The HBC faced challenges from the Indigenous peoples of Vancouver Island, who challenged British and HBC authority and the right of the company to extract coal without their participation or consent.
Although the British government, or the Dominion of Canada, had signed treaties with many Indigenous groups across the Canada, treaties were not pursued by the government within most of what is now British Columbia.
In order to help smooth relations with local Indigenous groups, fourteen 'Douglas Treaties' were signed between 1850 and 1875, with First Nations in the areas surrounding Victoria, Nanaimo, and Fort Rupert.
BC Archives - MS-0772

In the treaty a First Nation "surrendered" a described territory, in this case the land from Hardy Bay to McNeill Bay, including those harbours, to become "the entire property of the white people for ever" in exchange for a monetary payment of 86 pounds sterling for the Quakeolth (today known as the Kwakiutl) and 64 pounds sterling for the Queackar. In exchange, the First Nations were promised the use of their village sites and enclosed fields, and the right "to hunt over the unoccupied lands, and to carry on our fisheries as formerly."
The documents themselves were written out by hand. Generally illiterate, most of the First Nations representatives who 'signed' the treaties did so by making their mark, an "X" on the document.
The interpretation of these Treaties has posed many challenges in a modern day context. Their significance, meaning, and interpretation with respect to the implications for resource management today have challenged federal, provincial, and First Nations governments.

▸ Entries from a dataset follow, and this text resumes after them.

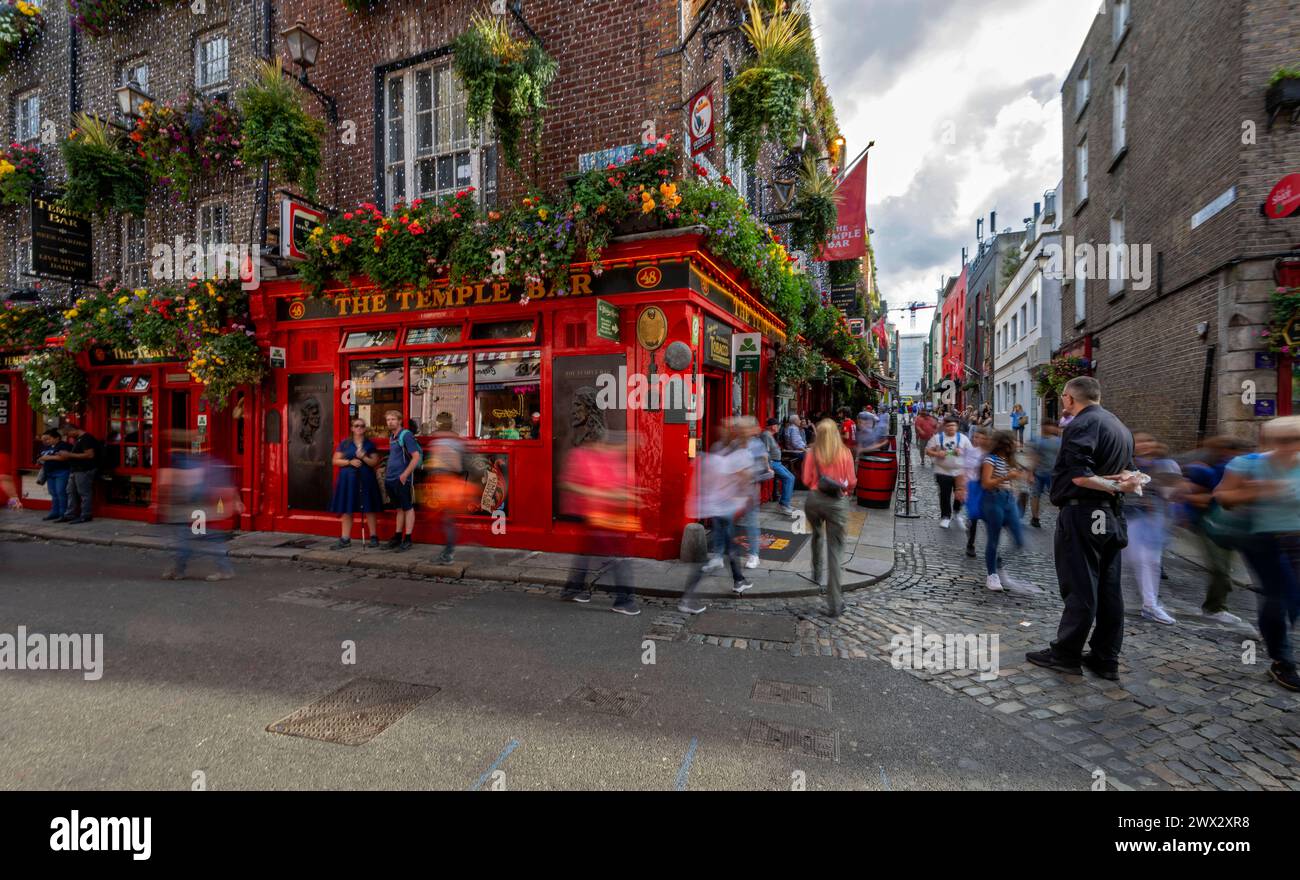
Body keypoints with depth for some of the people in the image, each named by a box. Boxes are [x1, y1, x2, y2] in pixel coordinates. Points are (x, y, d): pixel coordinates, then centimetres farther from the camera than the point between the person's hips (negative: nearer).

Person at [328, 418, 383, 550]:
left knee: (369, 509, 1)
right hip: (348, 479, 1)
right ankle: (345, 539, 10)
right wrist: (350, 462, -12)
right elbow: (336, 460, 3)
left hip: (366, 480, -1)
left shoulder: (370, 443, 5)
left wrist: (363, 458, -15)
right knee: (347, 509, 3)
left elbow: (375, 462, 1)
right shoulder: (344, 443, 6)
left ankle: (373, 537, 10)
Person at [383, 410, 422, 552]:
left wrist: (405, 474, -20)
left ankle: (407, 540, 4)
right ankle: (397, 537, 23)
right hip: (391, 479, 8)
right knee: (399, 508, 15)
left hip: (403, 479, -8)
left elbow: (416, 457, -18)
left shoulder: (406, 435, -12)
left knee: (408, 508, 0)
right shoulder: (391, 437, 14)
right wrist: (387, 471, 16)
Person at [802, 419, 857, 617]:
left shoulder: (812, 453, -3)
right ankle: (834, 604, 2)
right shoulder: (845, 452, -3)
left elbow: (806, 480, -2)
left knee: (817, 535, 32)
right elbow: (852, 482, -1)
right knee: (834, 550, 1)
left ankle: (817, 573, 45)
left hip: (814, 499, 1)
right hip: (837, 502, -1)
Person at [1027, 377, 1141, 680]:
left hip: (1082, 514, -9)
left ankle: (1066, 654, 7)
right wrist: (1123, 482, -1)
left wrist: (1117, 486, -12)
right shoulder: (1119, 426, 18)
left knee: (1079, 588, -3)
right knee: (1109, 589, 11)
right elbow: (1125, 470, 18)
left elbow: (1079, 476, -21)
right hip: (1112, 516, 9)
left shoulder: (1081, 425, -12)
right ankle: (1106, 659, 18)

Text of the two Fort Rupert Treaties is included below.
http://www.aadnc-aandc.gc.ca/eng/1100100029052/1100100029053#queackar
http://www.aadnc-aandc.gc.ca/eng/1100100029052/1100100029053#quakeolth
Article on the Douglas Treaties,
http://www.timescolonist.com/life/islander/lost-in-translation-the-douglas-treaties-1.10099656



Holberg Elementary School








Holberg Elementary School - 1952

The village of Holberg, located at the end of Holberg Inlet in Quatsino Sound, has had quite a varied and colourful history. Named for the father of Danish literature by utopian Danes who chose the location to settle in 1895, it struggled to survive. Due to its strategic location at the end of the overland trail from Cape Scott, it eventually became home to some of the disheartened Cape Scott settlers in the early 1900s. In 1951 the Spry logging camp was towed to Holberg from Port Alice, and the community was established as a logging centre before the Air Force Base was constructed there in the early 1950s.

Monday, January 22, 2018

Jeune Landing - 1947



The origin of the name of Jeune Landing is somewhat in dispute. Some claim that it was named after some copper claims on Alice Lake, others claim it was named for the Jeune brothers, who owned a company in Victoria that supplied various canvas products needed by sailors, loggers, and surveyors along the BC coast. While Port Alice was the site of a pulp mill, Jeune Landing was established originally by the East Asiatic company (the Gibson Brothers) in 1943 to support logging operations in Quatsino Sound.